A better way to use the affirmation section of The 5 Minute Journal
I’ll confess that I have had difficulty with the affirmation aspect of The 5 Minute Journal. It feels cheesy and forced to me, and I can’t even begin to do it without feeling like Stuart Smalley.
However, there have been a few interesting studies that talk about the power of “I don’t” vs. “I can’t” as far as following through with our intentions.
It makes sense. Think of the difference between, “I can’t start my day with sugary foods”, and “I don’t start my day with sugary foods”.
One is a restriction put on you, the other is a statement of a personal choice. Or as they phrase it “…we argue that a refusal framed to connote a sense of empowerment and control is likely to be effective in self-regulation”.

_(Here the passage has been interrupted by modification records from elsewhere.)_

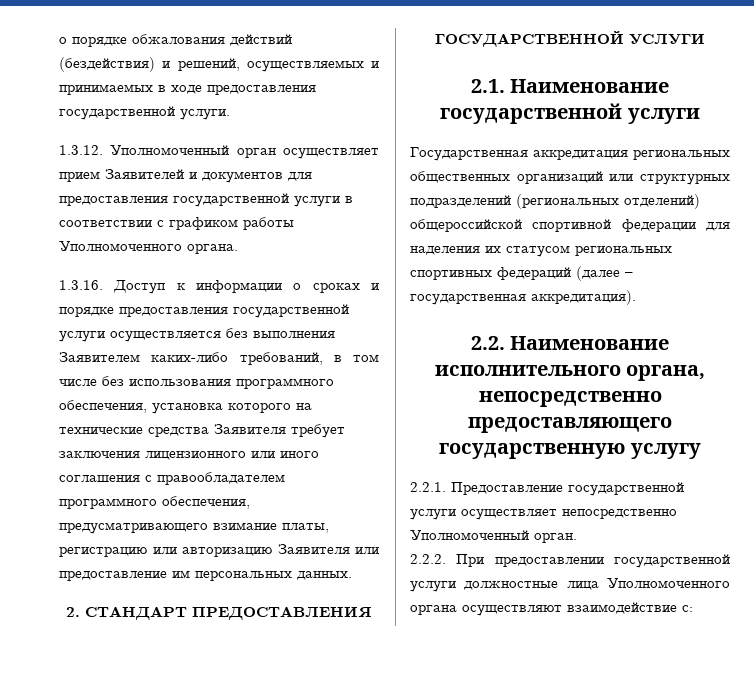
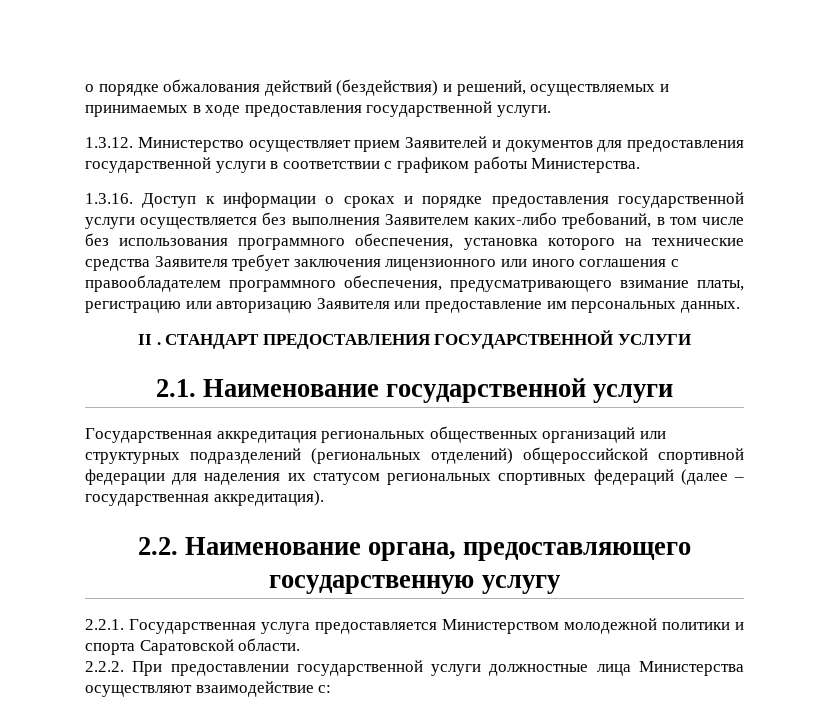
[110,145,276,158] Уполномоченный орган -> [137,137,244,152] Министерство
[59,241,238,254] Уполномоченного органа. -> [531,158,641,173] Министерства.
[66,607,80,617] 2. -> [138,334,161,345] II .
[434,365,706,381] [478,391,662,407] исполнительного органа, непосредственно -> [368,542,457,561] органа,
[451,482,684,496] [410,509,677,520] [410,530,577,543] Предоставление государственной услуги осуществляет непосредственно Уполномоченный орган. -> [129,618,744,634] [85,638,301,655] Государственная услуга предоставляется Министерством молодежной политики и спорта Саратовской области.
[607,578,730,588] [410,605,457,615] Уполномоченного органа -> [639,661,744,676] Министерства

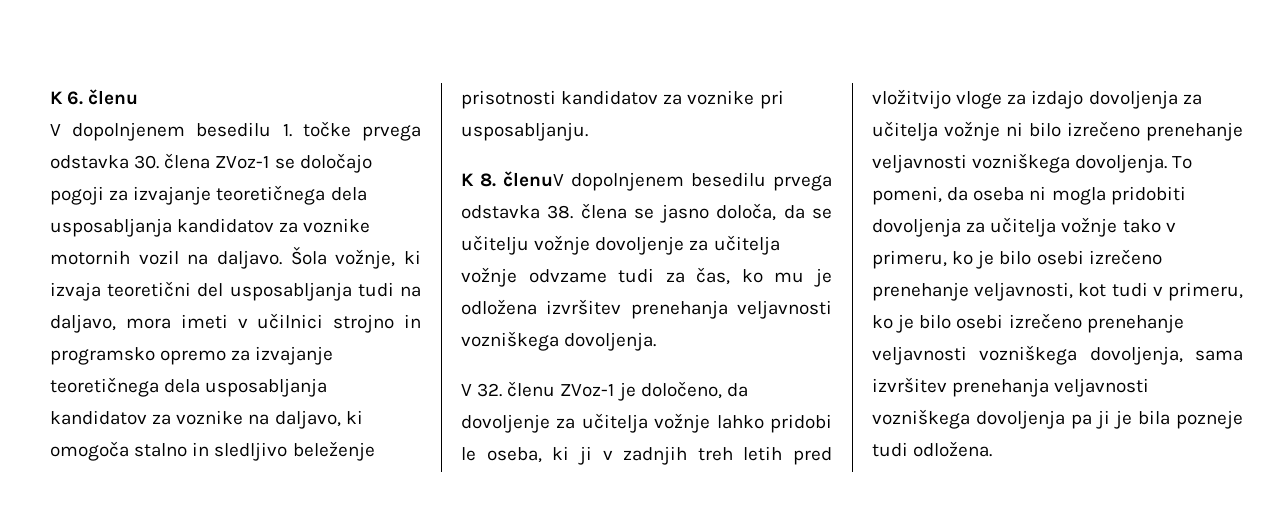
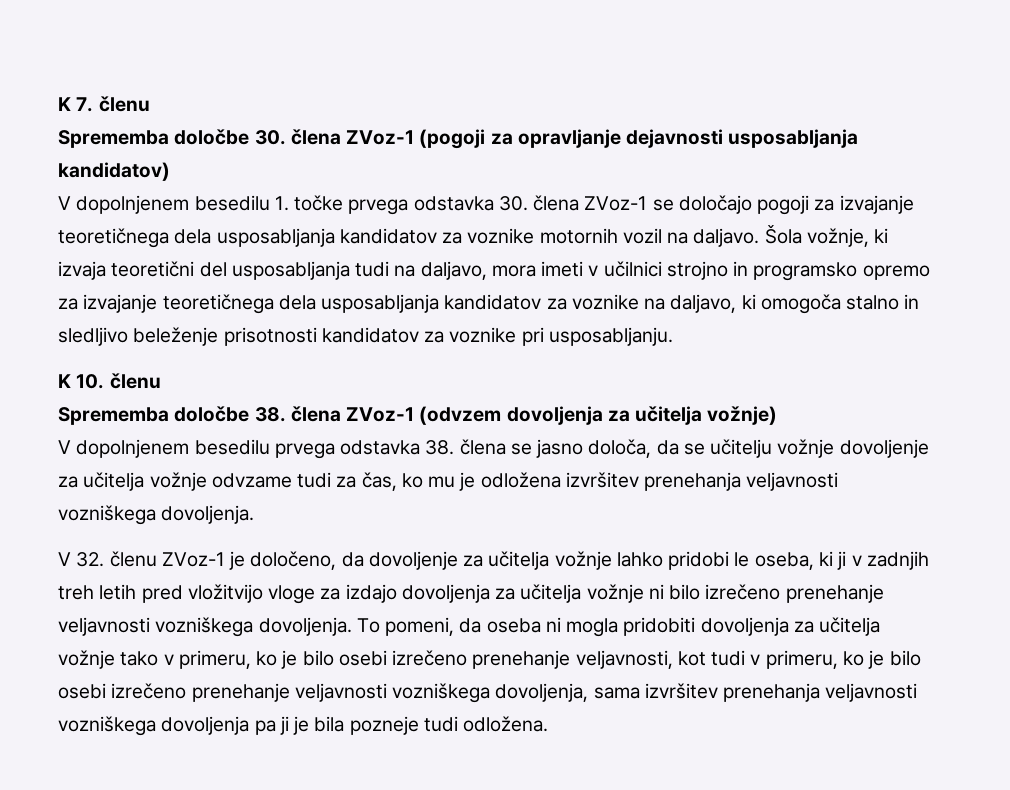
[50,89,139,105] K 6. členu -> [58,96,150,112] [58,129,859,149] [58,162,170,181] K 7. členu // Sprememba določbe 30. člena ZVoz-1 (pogoji za opravljanje dejavnosti usposabljanja kandidatov)
[480,171,564,187] 8. členuV -> [76,373,161,389] [58,406,778,425] [58,440,71,454] 10. členu // Sprememba določbe 38. člena ZVoz-1 (odvzem dovoljenja za učitelja vožnje) // V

So I recently started using this portion of the journal to remind myself of the habits that will produce the results I want, but stated as a “who I am” statement, like, “I don’t skip workouts”.
Here is the research document, which contains three studies: “I Don’t” versus “I Can’t”: When Empowered Refusal Motivates Goal-Directed Behavior by Vanessa M. Patrick and Henrik Hagtvedt. by Boston College and the University of Houston
It’s a pretty technical document, so here are some tldr highlights…
120 undergraduates were asked to rehearse the strategy by saying: “For instance, when you are tempted by an unhealthy snack, you say ‘I don’t eat X’ or ‘I can’t eat X’.”.
Upon exiting the experiment, they were given a snack choice of chocolate candy bars or granola health bars.
64% of the participants in the “don’t” condition chose the granola health bar vs. the chocolate candy bar. Whereas 39% chose the healthy option in the “can’t” condition.
In another study with a much smaller sample size, 20 women were split into two groups of ten, and told to use the “I can’t” or “I don’t” strategy for fitness goals over the next 10 days. The results were 1 out of 10 vs. 8 out of 10 following through, favoring the “I don’t” strategy.